[Keypoint correspondence data]
<<<<

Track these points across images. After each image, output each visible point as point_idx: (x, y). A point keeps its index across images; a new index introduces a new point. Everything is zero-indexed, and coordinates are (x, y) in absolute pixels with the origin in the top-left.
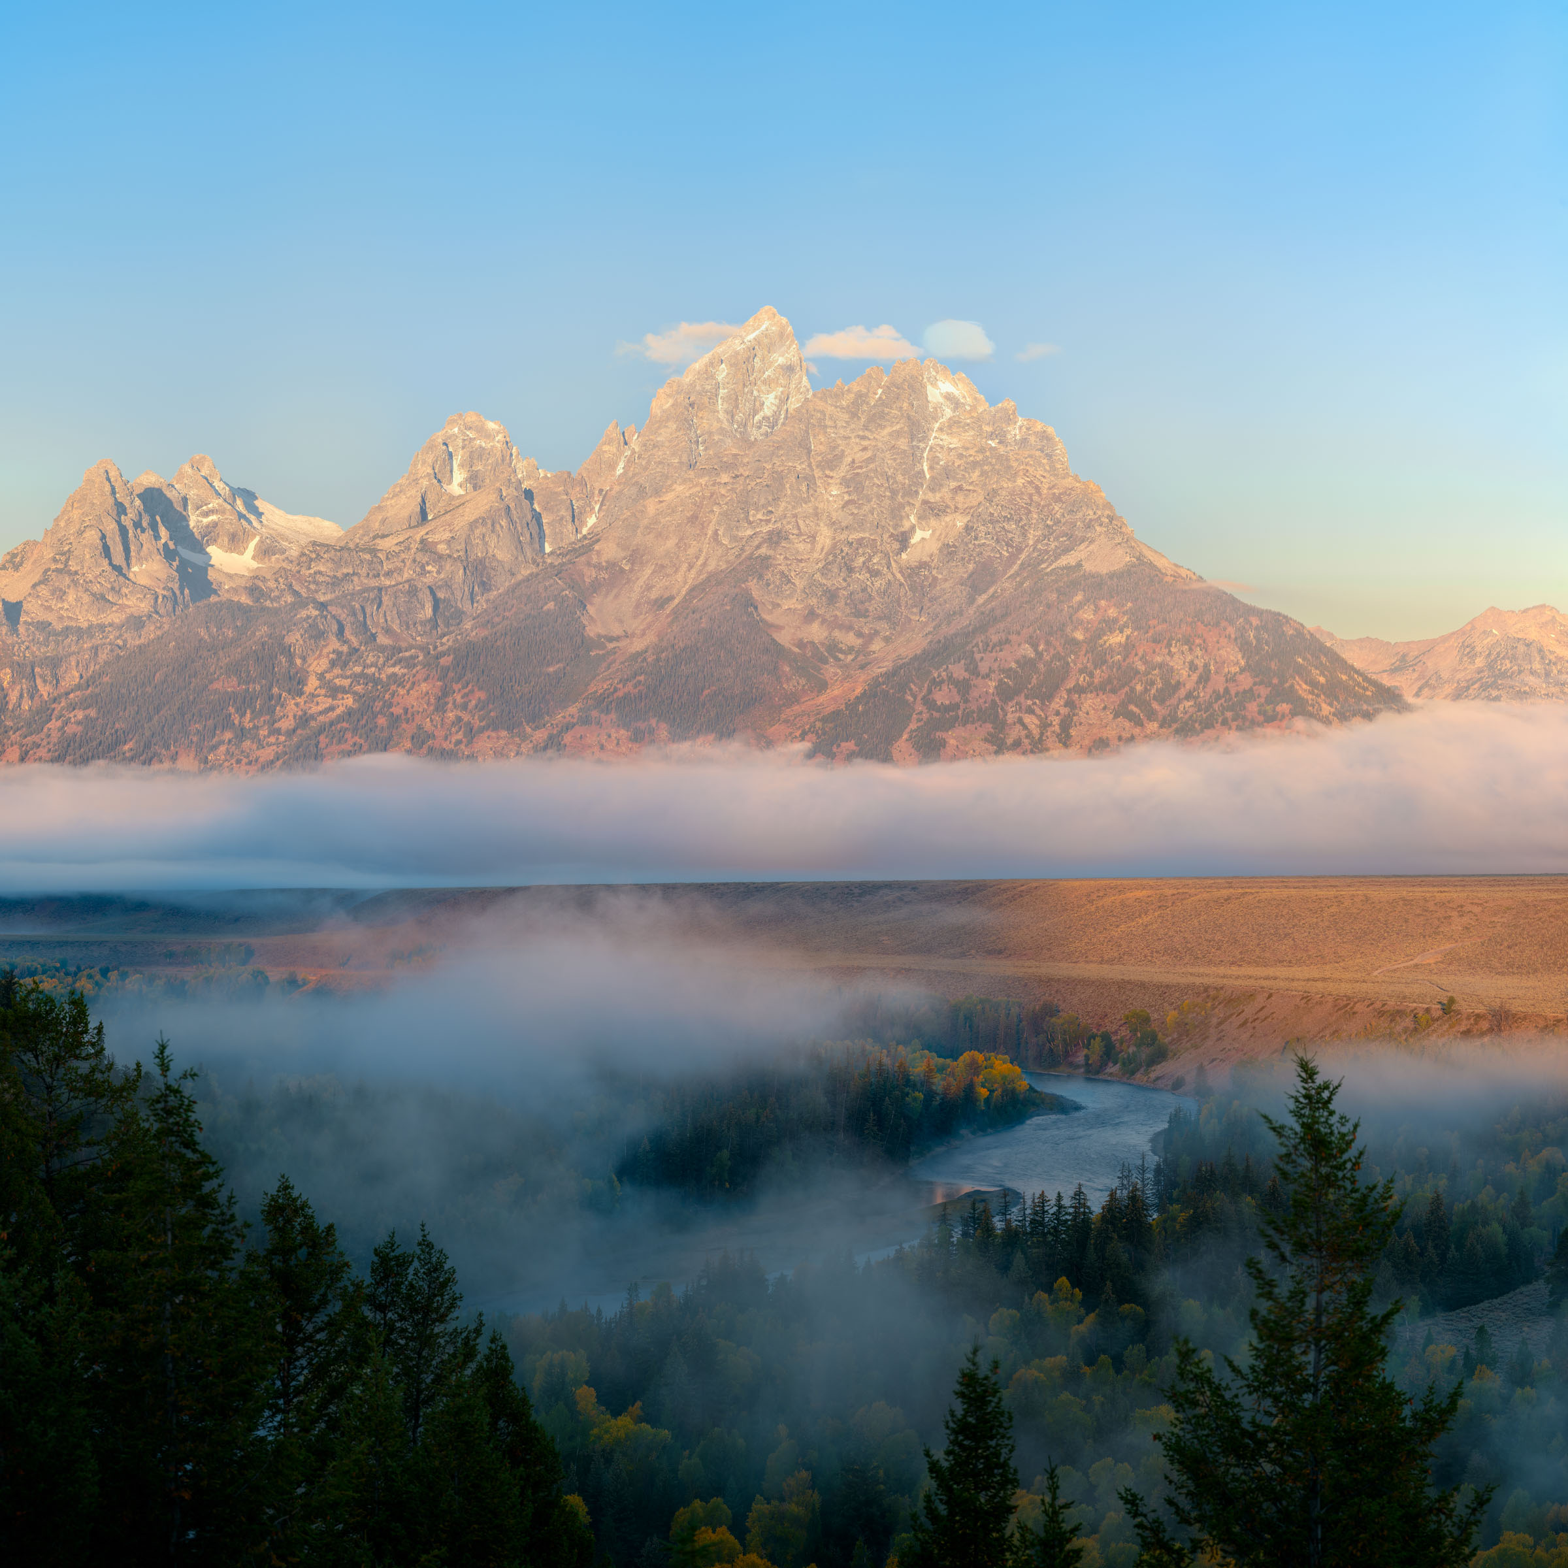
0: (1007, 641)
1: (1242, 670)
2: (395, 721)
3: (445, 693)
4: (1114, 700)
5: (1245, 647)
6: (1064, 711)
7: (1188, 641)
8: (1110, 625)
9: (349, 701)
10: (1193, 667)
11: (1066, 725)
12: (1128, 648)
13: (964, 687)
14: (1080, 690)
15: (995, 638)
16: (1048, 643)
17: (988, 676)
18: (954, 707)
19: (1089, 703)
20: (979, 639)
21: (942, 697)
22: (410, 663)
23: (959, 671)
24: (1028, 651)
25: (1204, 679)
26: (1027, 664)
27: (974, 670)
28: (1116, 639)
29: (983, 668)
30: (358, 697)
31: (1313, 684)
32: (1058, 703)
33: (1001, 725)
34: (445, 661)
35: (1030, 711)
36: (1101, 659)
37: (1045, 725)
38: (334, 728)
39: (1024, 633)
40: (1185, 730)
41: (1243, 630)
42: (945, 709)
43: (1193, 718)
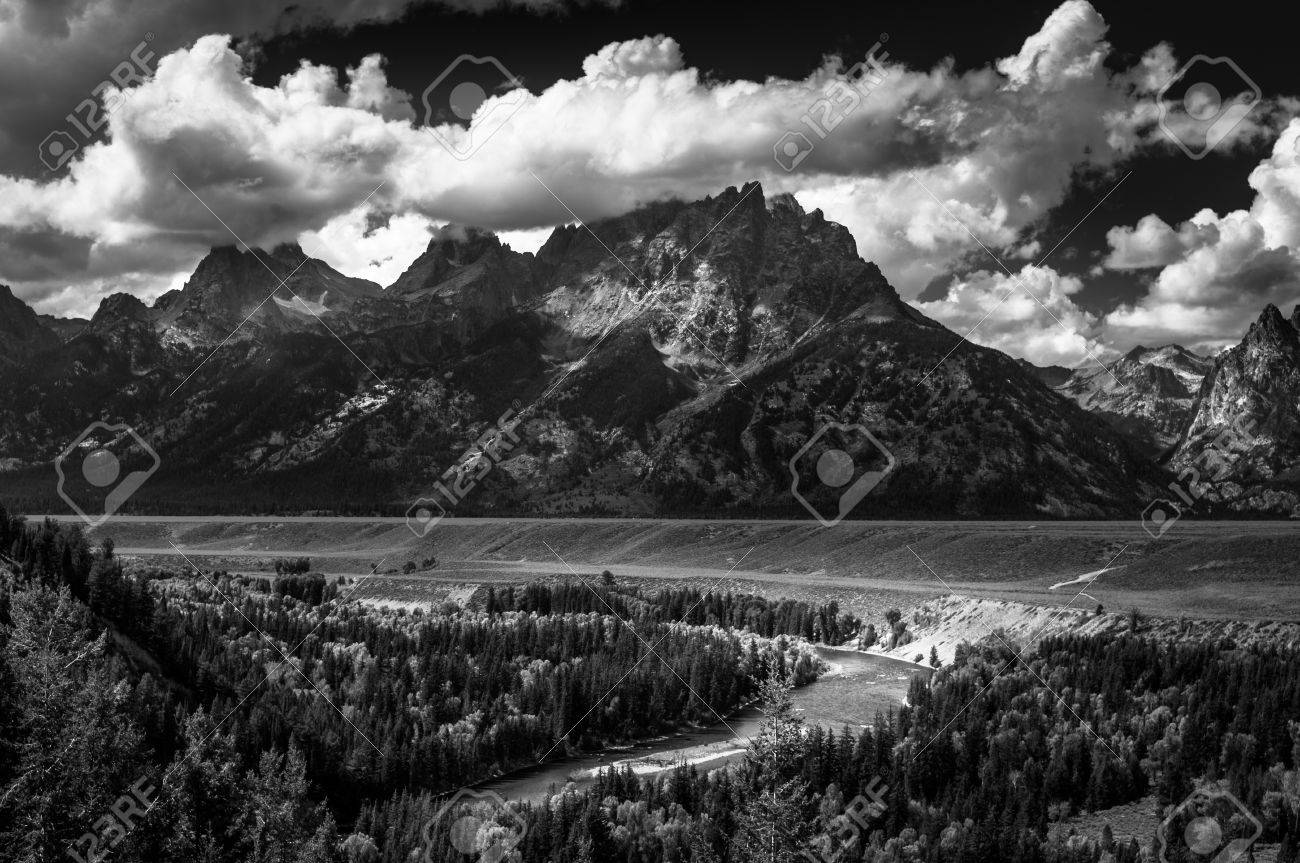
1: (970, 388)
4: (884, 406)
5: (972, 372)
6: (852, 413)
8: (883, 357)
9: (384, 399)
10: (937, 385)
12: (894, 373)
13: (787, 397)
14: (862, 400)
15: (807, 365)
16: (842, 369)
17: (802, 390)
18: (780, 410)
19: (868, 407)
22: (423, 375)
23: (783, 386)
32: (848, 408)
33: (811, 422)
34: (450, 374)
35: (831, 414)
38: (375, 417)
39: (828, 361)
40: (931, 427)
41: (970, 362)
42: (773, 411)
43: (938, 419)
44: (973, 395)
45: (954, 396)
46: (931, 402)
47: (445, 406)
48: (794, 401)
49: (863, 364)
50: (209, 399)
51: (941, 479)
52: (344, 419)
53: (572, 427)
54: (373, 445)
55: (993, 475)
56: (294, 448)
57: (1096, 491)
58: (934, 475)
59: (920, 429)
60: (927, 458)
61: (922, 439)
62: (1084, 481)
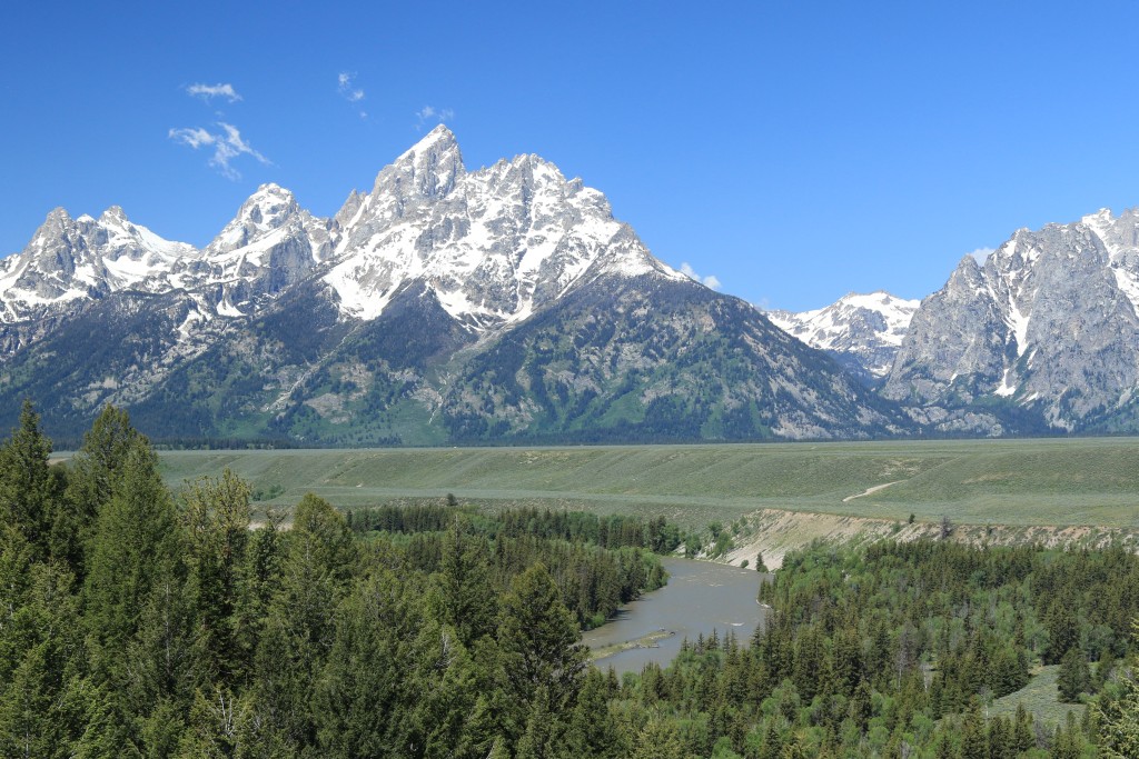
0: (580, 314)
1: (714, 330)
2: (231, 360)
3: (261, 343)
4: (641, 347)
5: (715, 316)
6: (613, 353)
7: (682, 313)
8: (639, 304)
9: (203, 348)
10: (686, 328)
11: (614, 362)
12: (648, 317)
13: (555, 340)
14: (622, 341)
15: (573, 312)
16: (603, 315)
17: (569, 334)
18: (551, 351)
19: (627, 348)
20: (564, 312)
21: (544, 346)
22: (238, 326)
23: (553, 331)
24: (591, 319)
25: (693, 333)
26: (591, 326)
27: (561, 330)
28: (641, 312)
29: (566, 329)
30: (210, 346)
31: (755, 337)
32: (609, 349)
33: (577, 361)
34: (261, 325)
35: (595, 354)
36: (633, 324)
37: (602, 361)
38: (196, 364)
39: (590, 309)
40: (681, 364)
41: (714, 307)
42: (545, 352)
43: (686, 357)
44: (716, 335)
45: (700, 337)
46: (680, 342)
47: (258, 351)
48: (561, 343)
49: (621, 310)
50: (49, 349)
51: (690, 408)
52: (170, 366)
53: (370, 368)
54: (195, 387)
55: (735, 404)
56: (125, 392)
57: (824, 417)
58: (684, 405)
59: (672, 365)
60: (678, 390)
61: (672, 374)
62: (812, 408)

>>>>

Directions:
Retyping should start at the first line of the data above and stop after the line with "61: (922, 439)", and no picture should be included.

Answer to this task:
Track these points across images. After each image, output each visible point as point_idx: (x, y). A point keeps its index across images; a new index introduces a new point. Everything is zero-indexed, and coordinates are (x, y) in absolute pixels with the origin in the top-left.
0: (1007, 641)
1: (1242, 670)
2: (395, 721)
3: (445, 693)
4: (1114, 700)
5: (1245, 647)
6: (1064, 711)
7: (1188, 641)
8: (1110, 625)
9: (349, 701)
10: (1193, 667)
11: (1066, 725)
12: (1128, 648)
13: (964, 687)
14: (1080, 690)
15: (995, 638)
16: (1048, 643)
17: (988, 676)
18: (954, 707)
19: (1089, 703)
20: (979, 639)
21: (942, 697)
22: (410, 663)
23: (959, 671)
24: (1028, 651)
25: (1204, 679)
26: (1027, 664)
27: (974, 670)
28: (1116, 639)
29: (983, 668)
30: (358, 697)
31: (1313, 684)
32: (1058, 703)
33: (1001, 725)
34: (445, 661)
35: (1030, 711)
36: (1101, 659)
37: (1045, 725)
38: (334, 728)
39: (1024, 633)
40: (1185, 730)
41: (1243, 630)
42: (945, 709)
43: (1193, 718)
1: (970, 388)
4: (884, 406)
5: (972, 372)
6: (852, 413)
8: (883, 357)
9: (384, 399)
10: (937, 385)
12: (894, 373)
13: (787, 397)
14: (862, 400)
15: (807, 365)
16: (842, 369)
17: (802, 390)
18: (780, 410)
19: (868, 407)
22: (423, 375)
23: (783, 386)
32: (848, 408)
33: (811, 422)
34: (450, 374)
35: (831, 414)
38: (375, 417)
39: (828, 361)
40: (931, 427)
41: (970, 362)
42: (773, 411)
43: (938, 419)
44: (973, 395)
45: (954, 396)
46: (931, 402)
47: (445, 406)
48: (794, 401)
49: (863, 364)
50: (209, 399)
51: (941, 479)
52: (344, 419)
53: (572, 427)
54: (373, 445)
55: (993, 475)
56: (294, 448)
57: (1096, 491)
58: (934, 475)
59: (920, 429)
60: (927, 458)
61: (922, 439)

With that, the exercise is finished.